22) The highest-valued alternative that must be given up to engage in an activity is the definition of
A) utility.
B) implicit cost.
C) opportunity cost.
D) economic sacrifice.
23) Which of the following is a common mistake made by consumers?
A) taking into account the implicit costs of an activity
B) ignoring sunk costs
C) being overly optimistic about their future behavior
D) being overly pessimistic about their future behavior
24) Alan Krueger conducted a survey of fans at the 2001 Super Bowl who purchased tickets to the game for $325 or $400. Krueger found that (a) 94 percent of those surveyed would not have paid $3,000 for their tickets, and (b) 92 percent of those surveyed would not have sold their tickets for $3,000. These results are evidence of
A) the high value fans place on watching the Super Bowl in person, rather than on television.
B) the failure of consumers to take into account nonmonetary opportunity costs.
C) the failure of consumers to ignore sunk costs.
D) consumers being overly optimistic about their future behavior.
25) Alan Krueger conducted a survey of fans at the 2001 Super Bowl who purchased tickets to the game for $325 or $400. Krueger found that (a) 94 percent of those surveyed would not have paid $3,000 for their tickets, and (b) 92 percent of those surveyed would not have sold their tickets for $3,000. These results are an example of
A) the tendency of people to be unwilling to sell a good they already own even if they are offered a price that is greater than the price they would be willing to pay if they did not already own it.
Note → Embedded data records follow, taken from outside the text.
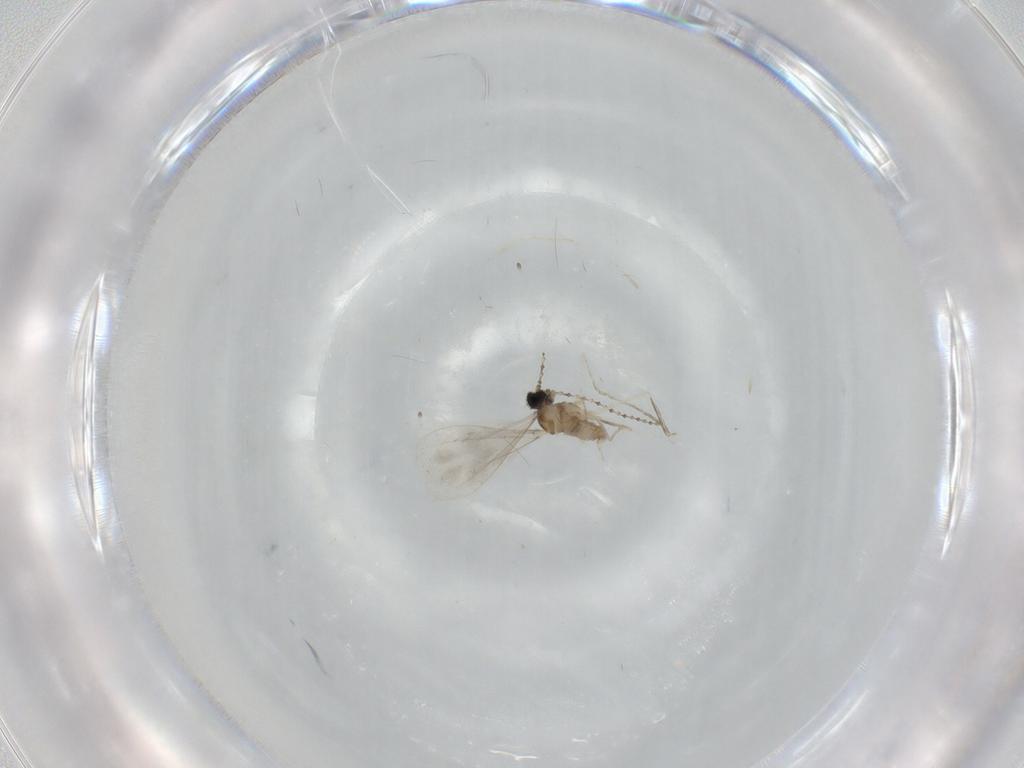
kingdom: Animalia
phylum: Arthropoda
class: Insecta
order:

B) the tendency for consumers to account for monetary costs but to ignore sunk costs.
C) consumers placing a high value on a product because it makes them appear to be fashionable.
D) the law of demand.
26) Alan Krueger conducted a survey of fans at the 2001 Super Bowl who purchased tickets to the game for $325 or $400. Krueger found that (a) 94 percent of those surveyed would not have paid $3,000 for their tickets, and (b) 92 percent of those surveyed would not have sold their tickets for $3,000. These results are an example of
A) rational consumer behavior.
B) the endowment effect.
C) the fallacy of composition.
D) the failure to ignore sunk costs.
27) What is the endowment effect?
A) the tendency of people to be unwilling to sell something they already own even if they are offered a price that is greater than what they would be willing to pay to buy the good if they did not already own it
B) the tendency of people to be unwilling to sell something they already own because of its sentimental value
C) the tendency of people to overstate the value of a good they already own even though similar items can be purchased at a lower price
D) the sum total of assets that a person has acquired over the years
28) Costs that have already been incurred, and which cannot be recovered, are known as
A) short-run fixed costs.
B) implicit costs.
C) unavoidable costs.
D) sunk costs.
29) A sunk cost is
A) another term that means opportunity cost.
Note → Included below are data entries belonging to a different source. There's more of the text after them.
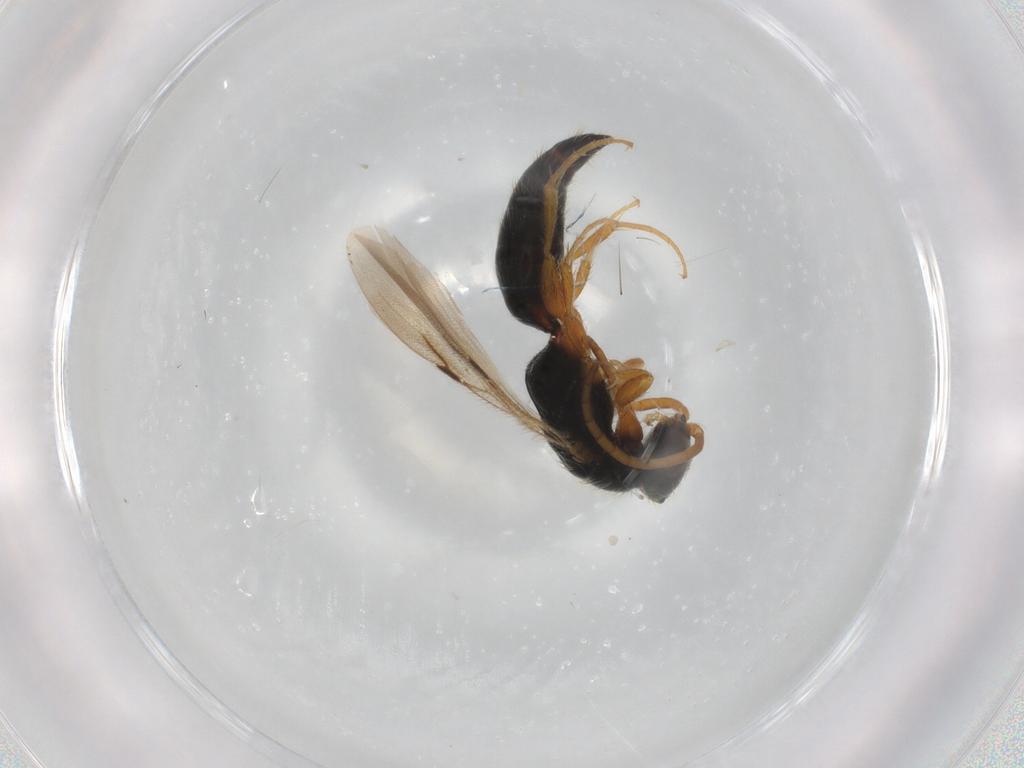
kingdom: Animalia
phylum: Arthropoda
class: Insecta
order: Hymenoptera
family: Bethylidae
B) a term used to describe the cost of capital that the owners of a firm sink into their business.
C) the highest valued alternative that must be given up to engage in an activity.
D) a cost that has already been paid and cannot be recovered.
30) Suppose you pre-ordered a non-refundable movie ticket to X-Men: Days of Future Past. On the day of the movie you decide that you would rather not go to the movie. According to economists, what is the rational thing to do?
A) Since the cost of the movie ticket is a sunk cost, it should not influence your decision. Your decision should be based solely on whether you want to see the movie or not.
B) You should not waste resources. Since you have paid for the ticket you should watch the movie.
C) You should go to the movie to minimize your losses.
D) You should go to the movie to maximize your utility.